* _Aim of the exercise_:
Extract the passage of the Mercedes-Benz E-Class coupe article from "The E300 also" up to and including "reaches a top speed of 250km/h.", copying it word for word.

* _Extract provided_:
*** Begin section ***

The E300 also has the 2-litre, four-cylinder petrol engine but is tweaked to produce 180kW of power and 370Nm of torque, hitting 0-100km in 6.4 seconds.
Its fuel figure is 6.4l/100km and reaches a top speed of 250km/h.
The E400 gains Mercedes-Benz's all-wheel-drive system, 4Matic, with the 3-litre, V6 engine producing 245Kw of power and 480Nm of torque, 0-100km/ in 5.3s and 8.1litres/100km. It, too, has a top speed of 250km/h.
The E200 petrol was not available at the global launch but Driven tested the E300 and E400, which were both fitted with air body control (air suspension with adaptive damping provides improved ride comfort and vehicle dynamics).
The coupe also gains all the technical advancements of the sedan, including dual information screen for the drive, touch controls on the steering wheel and Mercedes' semi-autonomous driving program, Distronic, with steering pilot. It also gains magic vision control with water jets in the wiper.
The four-seater coupe is 15mm lower than the sedan, but has a broader track width than the saloon.
The first global media drive programme was held two days before this week's Geneva motor show, where the next member of the E-Class family, the four-seater soft-top convertible, was revealed.
"The broader the track width, the more firmly it sits on the road," E-Class product manager Lutz Regelmann, told the press briefing at the global launch, at PGA Catalunya's hotel.
"The lower the vehicle, the better the centre of gravity," he said.
The proportions are typical of Mercedes-Benz with a distinctive low sport grille and central star, and a long bonnet with power domes.
The coupe has a decidedly Gran Tourer appearance, with four frameless windows and no visible B-pillar, but it's the C-pillar sitting behind the rear wheels that gives its distinctive look.

*** End section ***

* _Data section_:
*** Begin section ***

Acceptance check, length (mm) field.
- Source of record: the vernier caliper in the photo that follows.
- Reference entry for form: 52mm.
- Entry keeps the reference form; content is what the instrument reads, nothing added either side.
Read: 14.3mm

*** End section ***
*** Begin section ***

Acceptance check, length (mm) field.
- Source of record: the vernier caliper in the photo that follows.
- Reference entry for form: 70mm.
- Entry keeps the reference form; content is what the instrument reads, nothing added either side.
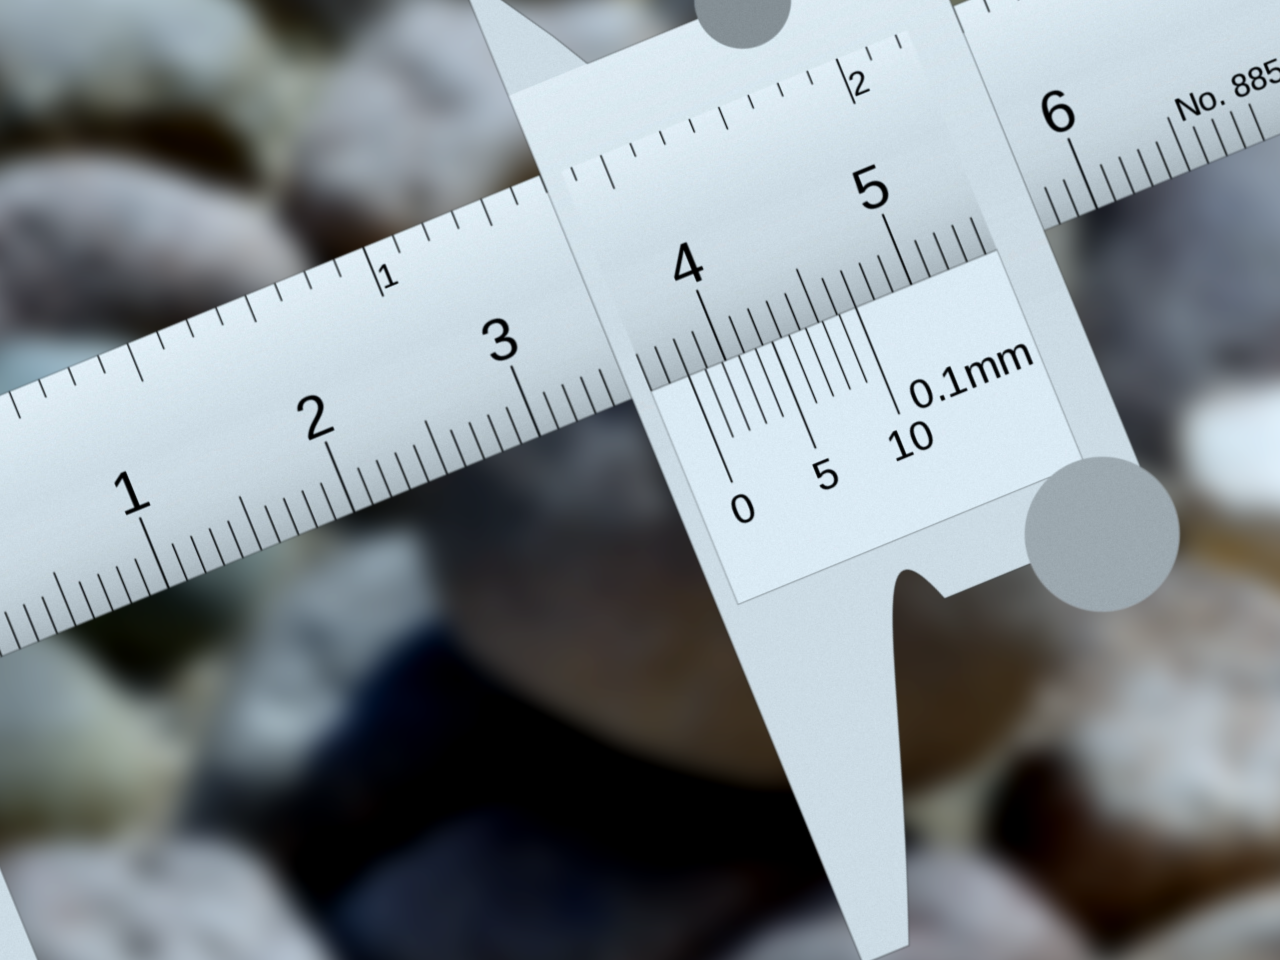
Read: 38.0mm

*** End section ***

* _Output for this exercise_:
The E300 also has the 2-litre, four-cylinder petrol engine but is tweaked to produce 180kW of power and 370Nm of torque, hitting 0-100km in 6.4 seconds.
Its fuel figure is 6.4l/100km and reaches a top speed of 250km/h.